PROBLEM TO WORK ON
Reproduce every line in the rows below word for word, keeping each line separate and in the same order.

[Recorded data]
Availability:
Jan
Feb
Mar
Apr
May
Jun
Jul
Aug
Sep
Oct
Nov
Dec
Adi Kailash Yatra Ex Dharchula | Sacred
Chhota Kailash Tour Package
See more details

OUTPUT OF THE EXERCISE
Availability:
Jan
Feb
Mar
Apr
May
Jun
Jul
Aug
Sep
Oct
Nov
Dec
Adi Kailash Yatra Ex Dharchula | Sacred
Chhota Kailash Tour Package
See more details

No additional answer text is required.